* _RECORDS TO USE_:
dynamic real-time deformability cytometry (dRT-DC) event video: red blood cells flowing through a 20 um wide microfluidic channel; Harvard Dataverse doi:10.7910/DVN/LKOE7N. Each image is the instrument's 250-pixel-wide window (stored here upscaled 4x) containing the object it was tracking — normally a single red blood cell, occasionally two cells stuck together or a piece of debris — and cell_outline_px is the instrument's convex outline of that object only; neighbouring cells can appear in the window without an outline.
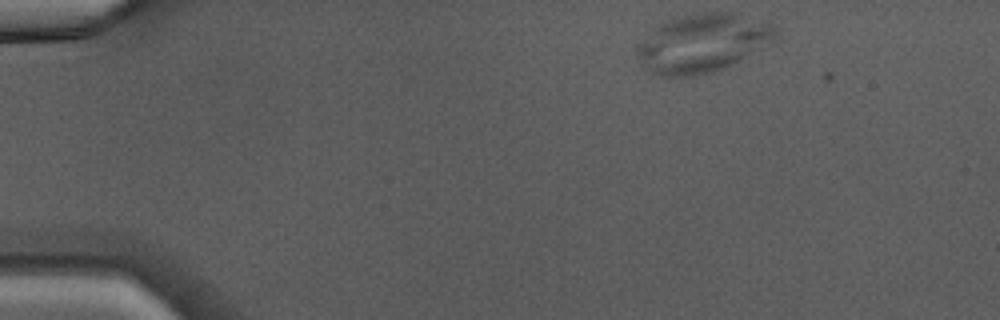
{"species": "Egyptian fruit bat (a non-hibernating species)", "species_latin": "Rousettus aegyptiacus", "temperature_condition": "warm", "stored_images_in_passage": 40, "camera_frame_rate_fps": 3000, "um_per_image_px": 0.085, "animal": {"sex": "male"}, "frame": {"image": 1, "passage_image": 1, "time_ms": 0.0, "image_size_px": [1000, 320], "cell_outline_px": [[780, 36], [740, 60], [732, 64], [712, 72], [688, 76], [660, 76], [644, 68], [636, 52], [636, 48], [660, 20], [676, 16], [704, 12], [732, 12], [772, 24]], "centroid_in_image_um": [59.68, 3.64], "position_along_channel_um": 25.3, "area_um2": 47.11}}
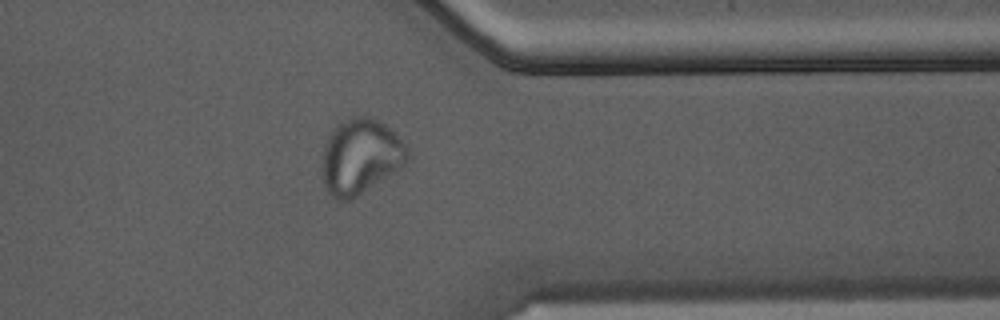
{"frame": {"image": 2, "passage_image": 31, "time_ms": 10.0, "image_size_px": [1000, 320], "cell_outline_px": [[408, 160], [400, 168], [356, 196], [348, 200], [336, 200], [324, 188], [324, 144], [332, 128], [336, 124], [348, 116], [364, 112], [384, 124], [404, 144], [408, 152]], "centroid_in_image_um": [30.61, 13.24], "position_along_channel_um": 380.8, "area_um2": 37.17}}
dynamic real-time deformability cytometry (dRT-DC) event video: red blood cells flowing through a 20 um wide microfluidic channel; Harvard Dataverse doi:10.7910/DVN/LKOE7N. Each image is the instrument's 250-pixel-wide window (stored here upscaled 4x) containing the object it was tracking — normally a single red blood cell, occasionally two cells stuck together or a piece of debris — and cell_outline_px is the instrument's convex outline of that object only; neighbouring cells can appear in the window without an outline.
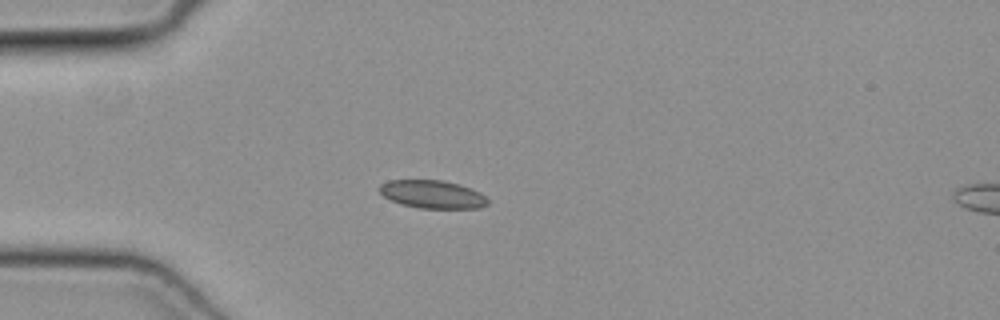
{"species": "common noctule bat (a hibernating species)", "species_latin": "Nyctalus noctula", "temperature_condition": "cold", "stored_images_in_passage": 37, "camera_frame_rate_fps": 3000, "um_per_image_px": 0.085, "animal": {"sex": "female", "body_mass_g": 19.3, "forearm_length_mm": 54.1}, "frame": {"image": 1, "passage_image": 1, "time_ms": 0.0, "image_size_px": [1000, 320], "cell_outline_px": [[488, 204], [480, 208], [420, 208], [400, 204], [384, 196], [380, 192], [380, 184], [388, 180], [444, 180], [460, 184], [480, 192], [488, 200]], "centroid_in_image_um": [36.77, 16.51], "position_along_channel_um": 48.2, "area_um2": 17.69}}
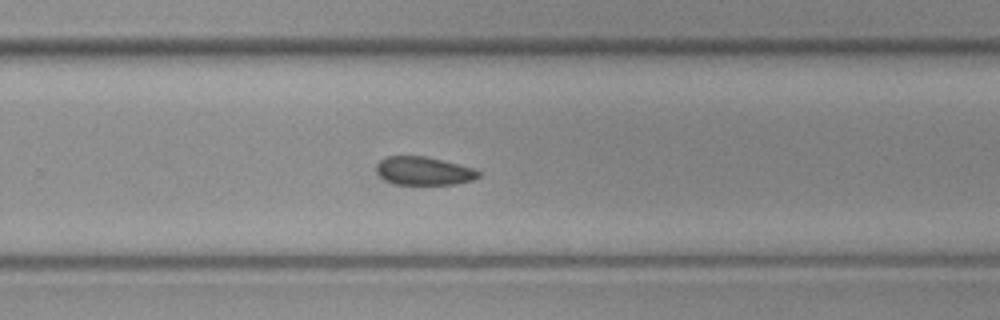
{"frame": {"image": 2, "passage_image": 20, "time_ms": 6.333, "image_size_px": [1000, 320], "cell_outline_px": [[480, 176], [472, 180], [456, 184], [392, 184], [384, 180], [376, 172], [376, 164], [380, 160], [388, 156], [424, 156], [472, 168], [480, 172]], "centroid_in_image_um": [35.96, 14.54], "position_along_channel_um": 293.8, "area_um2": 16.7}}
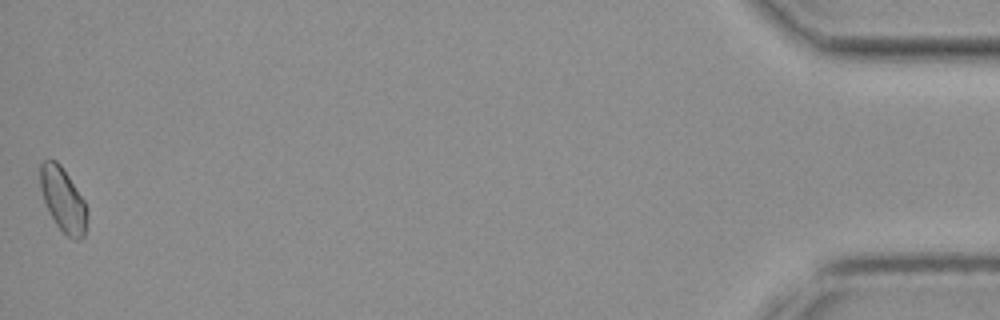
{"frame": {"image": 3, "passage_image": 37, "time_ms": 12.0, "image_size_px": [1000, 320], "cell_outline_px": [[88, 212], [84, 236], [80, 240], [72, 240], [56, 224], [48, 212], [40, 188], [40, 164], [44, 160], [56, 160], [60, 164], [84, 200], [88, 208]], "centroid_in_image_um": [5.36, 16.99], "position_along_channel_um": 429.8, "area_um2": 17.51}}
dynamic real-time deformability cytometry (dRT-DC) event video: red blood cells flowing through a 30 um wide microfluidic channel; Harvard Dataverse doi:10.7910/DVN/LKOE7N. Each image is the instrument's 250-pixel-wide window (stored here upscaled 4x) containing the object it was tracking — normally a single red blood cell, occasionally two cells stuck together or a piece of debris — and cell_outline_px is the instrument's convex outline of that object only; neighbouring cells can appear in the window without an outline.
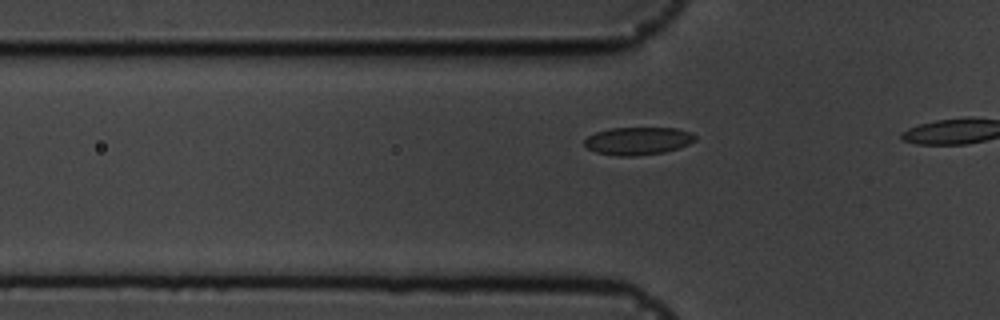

* _TASK PROMPT_: Keep the pictures out and write out the records exactly.

* _TASK ANSWER_:
dynamic real-time deformability cytometry (dRT-DC) event video: red blood cells flowing through a 20 um wide microfluidic channel; Harvard Dataverse doi:10.7910/DVN/LKOE7N. Each image is the instrument's 250-pixel-wide window (stored here upscaled 4x) containing the object it was tracking — normally a single red blood cell, occasionally two cells stuck together or a piece of debris — and cell_outline_px is the instrument's convex outline of that object only; neighbouring cells can appear in the window without an outline.
{"species": "Egyptian fruit bat (a non-hibernating species)", "species_latin": "Rousettus aegyptiacus", "temperature_condition": "warm", "stored_images_in_passage": 40, "camera_frame_rate_fps": 3000, "um_per_image_px": 0.085, "animal": {"sex": "male"}, "frame": {"image": 1, "passage_image": 1, "time_ms": 0.0, "image_size_px": [1000, 320], "cell_outline_px": [[780, 36], [740, 60], [732, 64], [712, 72], [688, 76], [660, 76], [644, 68], [636, 52], [636, 48], [660, 20], [676, 16], [704, 12], [732, 12], [772, 24]], "centroid_in_image_um": [59.68, 3.64], "position_along_channel_um": 25.3, "area_um2": 47.11}}
{"frame": {"image": 2, "passage_image": 31, "time_ms": 10.0, "image_size_px": [1000, 320], "cell_outline_px": [[408, 160], [400, 168], [356, 196], [348, 200], [336, 200], [324, 188], [324, 144], [332, 128], [336, 124], [348, 116], [364, 112], [384, 124], [404, 144], [408, 152]], "centroid_in_image_um": [30.61, 13.24], "position_along_channel_um": 380.8, "area_um2": 37.17}}
dynamic real-time deformability cytometry (dRT-DC) event video: red blood cells flowing through a 20 um wide microfluidic channel; Harvard Dataverse doi:10.7910/DVN/LKOE7N. Each image is the instrument's 250-pixel-wide window (stored here upscaled 4x) containing the object it was tracking — normally a single red blood cell, occasionally two cells stuck together or a piece of debris — and cell_outline_px is the instrument's convex outline of that object only; neighbouring cells can appear in the window without an outline.
{"species": "common noctule bat (a hibernating species)", "species_latin": "Nyctalus noctula", "temperature_condition": "cold", "stored_images_in_passage": 37, "camera_frame_rate_fps": 3000, "um_per_image_px": 0.085, "animal": {"sex": "female", "body_mass_g": 19.3, "forearm_length_mm": 54.1}, "frame": {"image": 1, "passage_image": 1, "time_ms": 0.0, "image_size_px": [1000, 320], "cell_outline_px": [[488, 204], [480, 208], [420, 208], [400, 204], [384, 196], [380, 192], [380, 184], [388, 180], [444, 180], [460, 184], [480, 192], [488, 200]], "centroid_in_image_um": [36.77, 16.51], "position_along_channel_um": 48.2, "area_um2": 17.69}}
{"frame": {"image": 2, "passage_image": 20, "time_ms": 6.333, "image_size_px": [1000, 320], "cell_outline_px": [[480, 176], [472, 180], [456, 184], [392, 184], [384, 180], [376, 172], [376, 164], [380, 160], [388, 156], [424, 156], [472, 168], [480, 172]], "centroid_in_image_um": [35.96, 14.54], "position_along_channel_um": 293.8, "area_um2": 16.7}}
{"frame": {"image": 3, "passage_image": 37, "time_ms": 12.0, "image_size_px": [1000, 320], "cell_outline_px": [[88, 212], [84, 236], [80, 240], [72, 240], [56, 224], [48, 212], [40, 188], [40, 164], [44, 160], [56, 160], [60, 164], [84, 200], [88, 208]], "centroid_in_image_um": [5.36, 16.99], "position_along_channel_um": 429.8, "area_um2": 17.51}}
dynamic real-time deformability cytometry (dRT-DC) event video: red blood cells flowing through a 30 um wide microfluidic channel; Harvard Dataverse doi:10.7910/DVN/LKOE7N. Each image is the instrument's 250-pixel-wide window (stored here upscaled 4x) containing the object it was tracking — normally a single red blood cell, occasionally two cells stuck together or a piece of debris — and cell_outline_px is the instrument's convex outline of that object only; neighbouring cells can appear in the window without an outline.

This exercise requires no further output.